A hybrid of the traditional approach and continuous process verification could be used where there is a substantial amount of product and process knowledge and understanding which has been gained from manufacturing experience and historical batch data.
Ongoing Process Verification during Lifecycle
Ongoing process verification is applicable to all three approaches to process validation mentioned above, i.e. traditional, continuous and hybrid, and it supports the validated status of the product as documented in the Product Quality Review.
Manufacturers should monitor product quality to ensure that a state of control is maintained throughout the product lifecycle with the relevant process trends evaluated.

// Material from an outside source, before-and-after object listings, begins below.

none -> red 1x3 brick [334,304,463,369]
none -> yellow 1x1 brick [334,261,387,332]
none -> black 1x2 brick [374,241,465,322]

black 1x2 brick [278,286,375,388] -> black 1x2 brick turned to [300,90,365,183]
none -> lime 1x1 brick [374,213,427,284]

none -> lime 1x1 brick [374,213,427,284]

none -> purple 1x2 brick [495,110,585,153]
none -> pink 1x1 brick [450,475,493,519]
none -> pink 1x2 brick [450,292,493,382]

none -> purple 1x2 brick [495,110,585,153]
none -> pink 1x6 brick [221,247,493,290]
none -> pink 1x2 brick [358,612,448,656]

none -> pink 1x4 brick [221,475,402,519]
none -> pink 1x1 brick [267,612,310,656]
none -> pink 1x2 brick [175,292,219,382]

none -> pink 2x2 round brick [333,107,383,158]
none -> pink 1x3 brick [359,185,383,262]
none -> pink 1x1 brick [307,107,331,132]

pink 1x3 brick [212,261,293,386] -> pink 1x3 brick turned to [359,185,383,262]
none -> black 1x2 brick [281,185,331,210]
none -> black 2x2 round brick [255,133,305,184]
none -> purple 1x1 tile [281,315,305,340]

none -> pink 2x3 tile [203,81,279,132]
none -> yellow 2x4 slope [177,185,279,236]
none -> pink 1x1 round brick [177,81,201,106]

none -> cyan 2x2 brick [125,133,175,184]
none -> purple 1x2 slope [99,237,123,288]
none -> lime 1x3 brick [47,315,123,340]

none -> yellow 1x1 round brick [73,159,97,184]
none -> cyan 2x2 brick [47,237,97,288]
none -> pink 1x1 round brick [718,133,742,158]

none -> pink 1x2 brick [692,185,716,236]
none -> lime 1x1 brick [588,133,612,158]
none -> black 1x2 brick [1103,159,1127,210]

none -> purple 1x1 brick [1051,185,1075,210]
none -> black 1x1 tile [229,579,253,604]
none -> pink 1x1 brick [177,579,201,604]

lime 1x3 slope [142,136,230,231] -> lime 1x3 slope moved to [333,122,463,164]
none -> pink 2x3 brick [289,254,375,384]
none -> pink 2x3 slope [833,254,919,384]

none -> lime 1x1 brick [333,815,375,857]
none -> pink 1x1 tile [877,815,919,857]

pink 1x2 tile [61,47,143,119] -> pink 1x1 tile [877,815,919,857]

There are another four new chapters entitled:
- VERIFICATION OF TRANSPORTATION,
- VALIDATION OF PACKAGING,
- QUALIFICATION OF UTILITIES,
- VALIDATION OF TEST METHODS.
A visual check for cleanliness is an important part of the acceptance criteria for cleaning validation but it is not generally acceptable for this criterion alone to be used. Repeated cleaning and retesting until acceptable residue results are obtained is not considered an acceptable approach.
Limits for the carryover of product residues should be based on a toxicological evaluation1.
1 See EMA Guideline on setting health based exposure limits for use in risk identification in the manufacture of different medicinal products in shared facilities
The influence of the time between manufacture and cleaning and the time between cleaning and use should be taken into account to define dirty and clean hold times for the cleaning process.
The control of change is an important part of knowledge management and should be handled within the pharmaceutical quality system. Revised Annex 15 requires an evaluation of the effectiveness of change to be carried out to confirm that the change has been successful.